Ninth Circuit Weighs in on Second Amendment rights of undocumented aliens

Today, the Ninth Circuit issued a published opinion in United States v. Torres, a case addressing whether 18 U.S.C. 925(g)(5)(A) violates the Second Amendment right of undocumented immigrants.

The court addressed an issue previously decided by five other circuits and deepened what is currently a 3-way split over whether undocumented immigrants have Second Amendment rights at all. The Fourth, Fifth, and Eighth Circuits have all held that there is no Second Amendment right in these circumstances. The Seventh Circuit found that undocumented aliens had such rights, and the Ninth Circuit joined the Tenth in avoiding the question by assuming such rights existed and then upholding the law under intermediate scrutiny review.
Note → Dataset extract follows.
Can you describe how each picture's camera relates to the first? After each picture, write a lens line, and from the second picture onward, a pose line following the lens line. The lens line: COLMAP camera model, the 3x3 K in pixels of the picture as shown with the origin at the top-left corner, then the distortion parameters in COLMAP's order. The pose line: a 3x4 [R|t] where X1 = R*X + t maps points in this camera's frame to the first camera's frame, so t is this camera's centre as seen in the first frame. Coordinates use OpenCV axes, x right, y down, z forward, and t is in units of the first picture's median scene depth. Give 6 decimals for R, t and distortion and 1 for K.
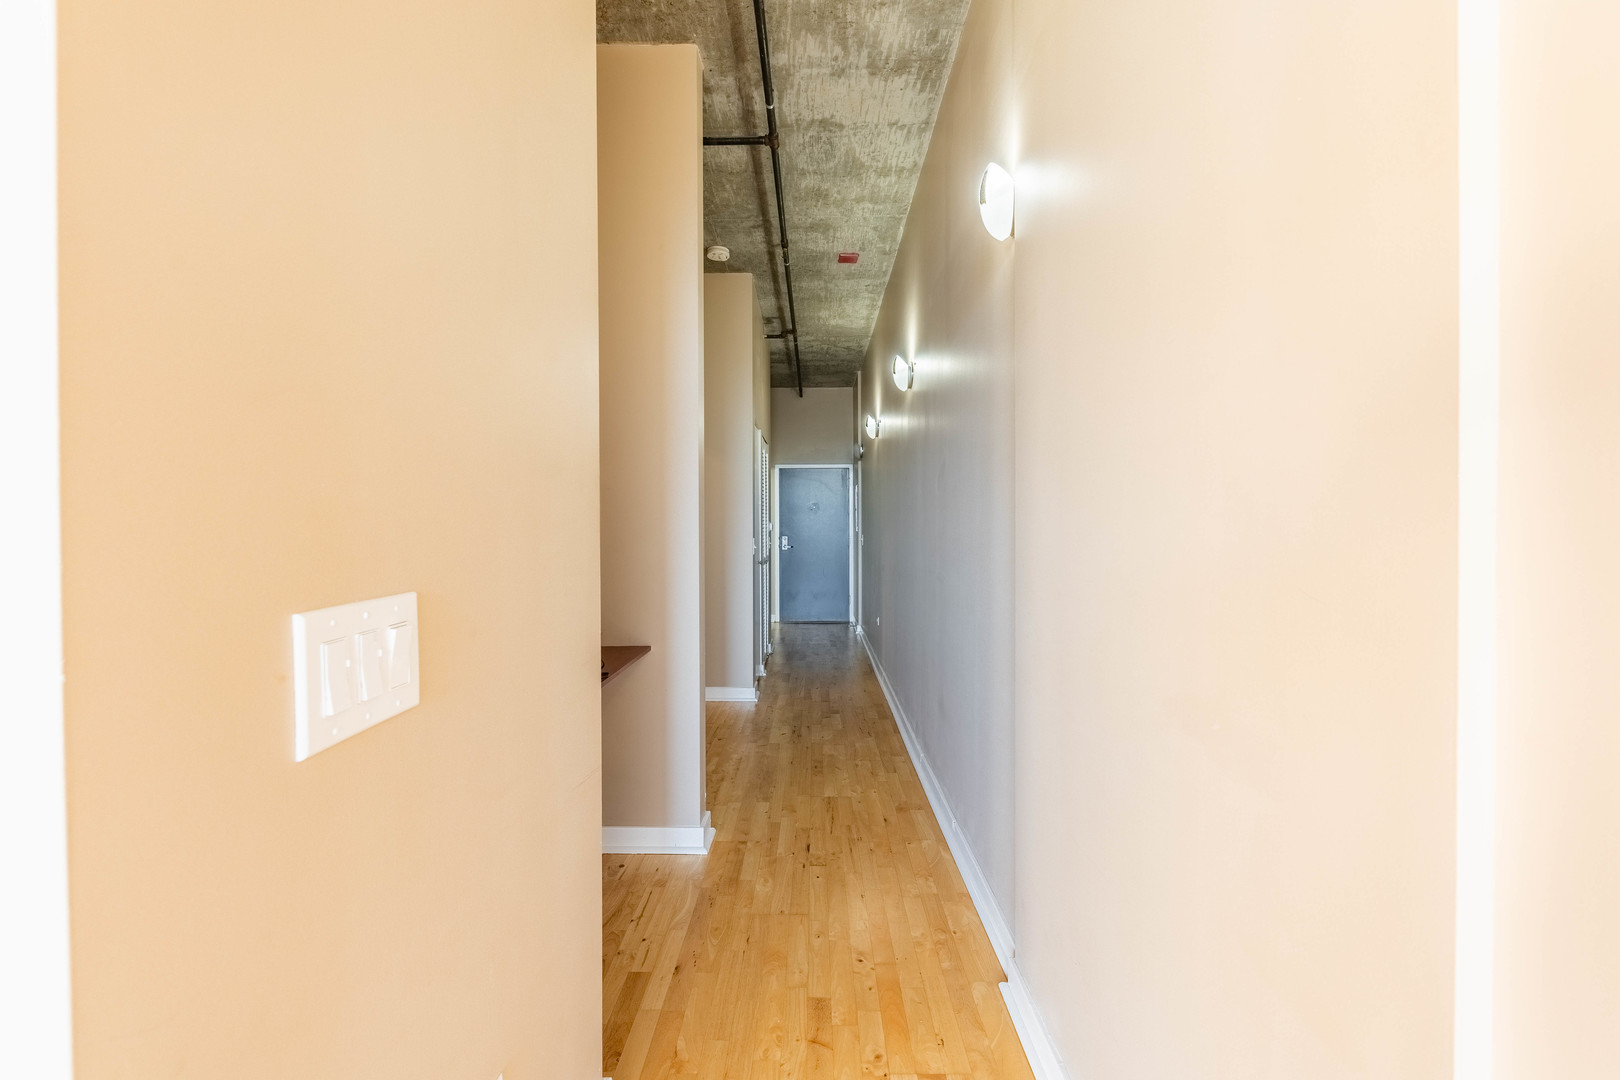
lens RADIAL K [[679.7, 0, 810.0], [0, 679.7, 540.0], [0, 0, 1]] dist [0.002407, -0.000050]
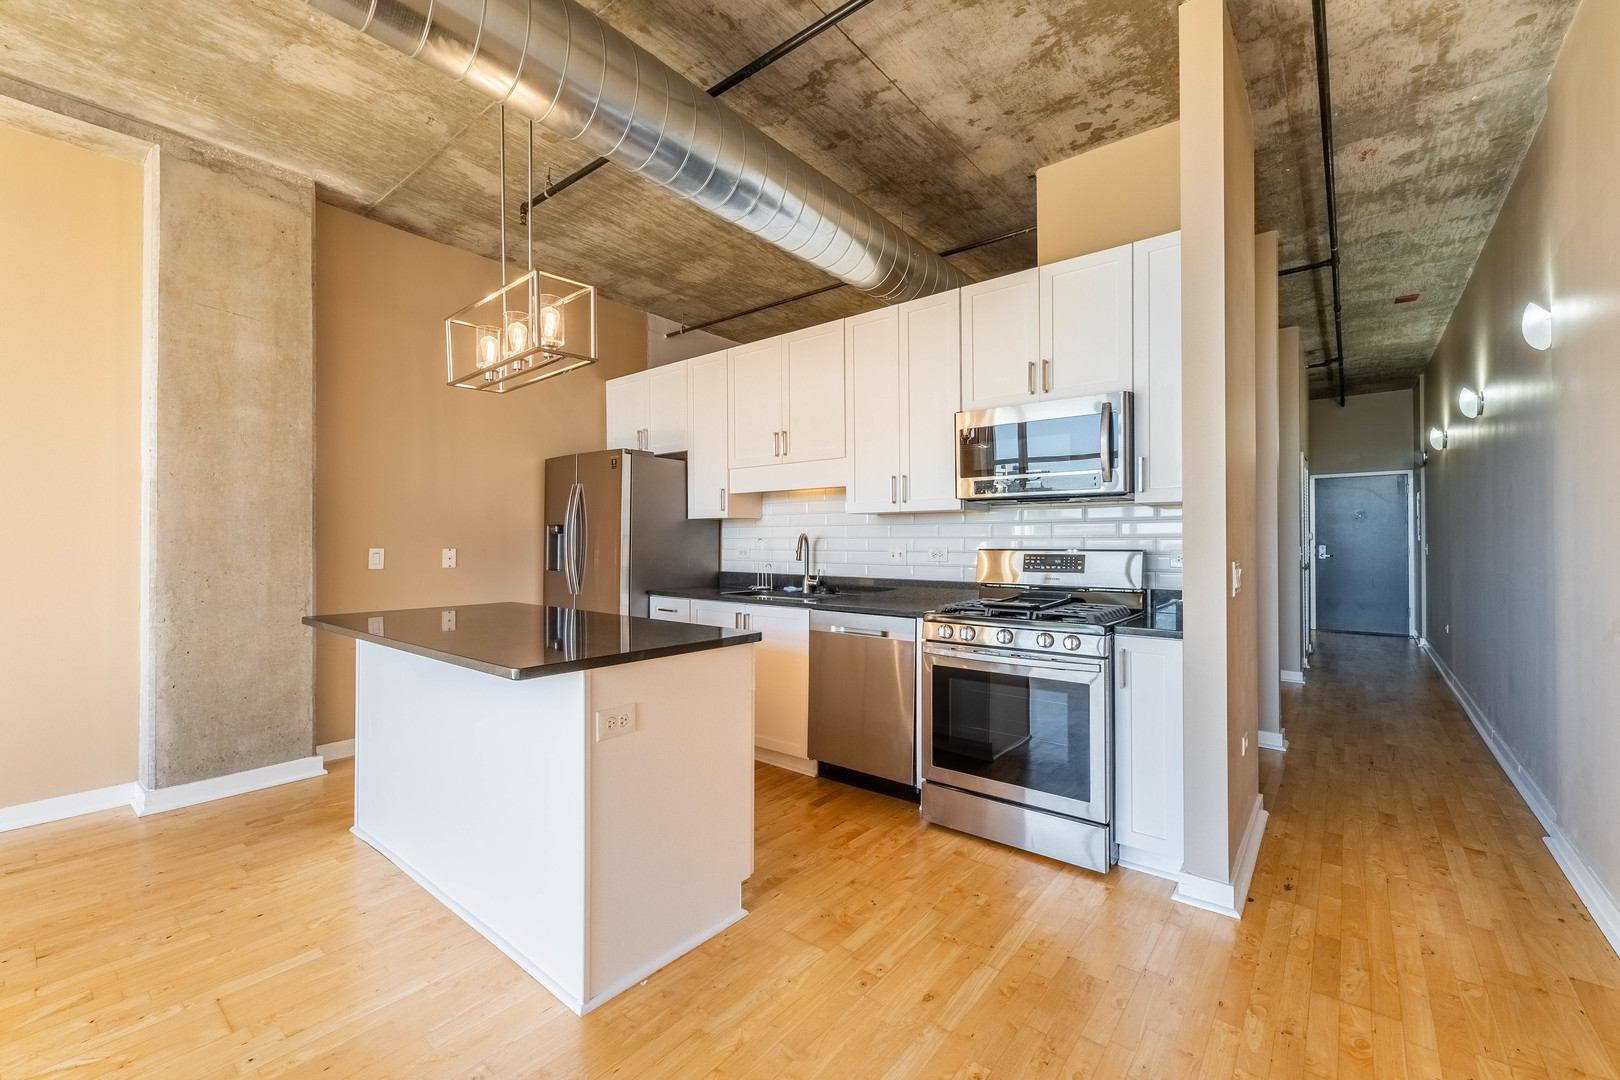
lens RADIAL K [[661.9, 0, 813.3], [0, 661.9, 537.7], [0, 0, 1]] dist [0.009967, -0.004277]
pose [[0.782882, -0.003129, -0.622162, -0.029565], [-0.007077, 0.999878, -0.013935, 0.004827], [0.622129, 0.015313, 0.782765, -0.488680]]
There are three problems with the court’s analysis in this case. First, it applied the test under United States v. Verdugo-Urquidez, which focused on the rights of aliens outside of the United States; second, it applied intermediate scrutiny under the Second Amendment, as opposed to strict scrutiny which typically applies when laws are based on alienage; and third, the analysis is circular and self-contradictory.
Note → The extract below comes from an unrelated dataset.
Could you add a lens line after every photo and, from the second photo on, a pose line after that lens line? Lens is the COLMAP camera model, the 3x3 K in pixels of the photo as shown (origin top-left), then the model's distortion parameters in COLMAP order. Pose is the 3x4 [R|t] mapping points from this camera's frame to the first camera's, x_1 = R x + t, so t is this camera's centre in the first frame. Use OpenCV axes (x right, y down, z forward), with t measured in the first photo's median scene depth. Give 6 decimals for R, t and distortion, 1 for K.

First, despite refusing the address the underlying question of whether the Second Amendment applied to undocumented immigrants, the court went through an analysis under Verdugo-Urquidez. While it is true that Verdugo-Urquidez examined the meaning of the term “the people” in the Fourth Amendment, a phrase which is repeated in the Second Amendment, the Supreme Court was examining the question in the context of the extraterritorial application of the Constitution. The Supreme Court has previously found that undocumented immigrants have certain rights under the Constitution (see, e.g. Plyler v. Doe, 457 U.S. 202 (1982)). Typically, presence within the United States has been enough to extend rights to anyone within our territory.

Second, the Ninth Circuit upheld the restriction as consistent with intermediate scrutiny, providing a reasonable fit designed to protect an important government interest. Here, the Court noted that the Supreme Court had not indicated what level of scrutiny was applicable to claims the Second Amendment was being burdened, but noted the near unanimity of courts in applying that level of scrutiny. However, the court ignored the other half of the equation. 18 USC 922(g)(5)(A) makes it a crime for an alien who is illegally in the United States to possess a firearm. Statutes that target individuals based on their alienage are typically subjected to strict scrutiny, the level of scrutiny sought by Torres here. See e.g. Graham v. Richardson, 403 U.S. 365 (1971). To be fair, Graham dealt with legal aliens and state laws.

Finally, the logic of the Court is circular and self-contradictory. The court assumes for purposes of the decision that undocumented aliens have Second Amendment rights, but upheld 18 USC 922(g)(5)(A)’s total ban on such aliens possessing firearms. It is hard to see how aliens can have a right to possess firearms under the Second Amendment if it is a permissible restriction, consistent with that Amendment, to totally deny them the ability to possess said firearms. The end result is the same as denying the right in the first place. It is impossible to imagine what content the right has if it does not prevent the Government from enacting 922(g)(5)(A).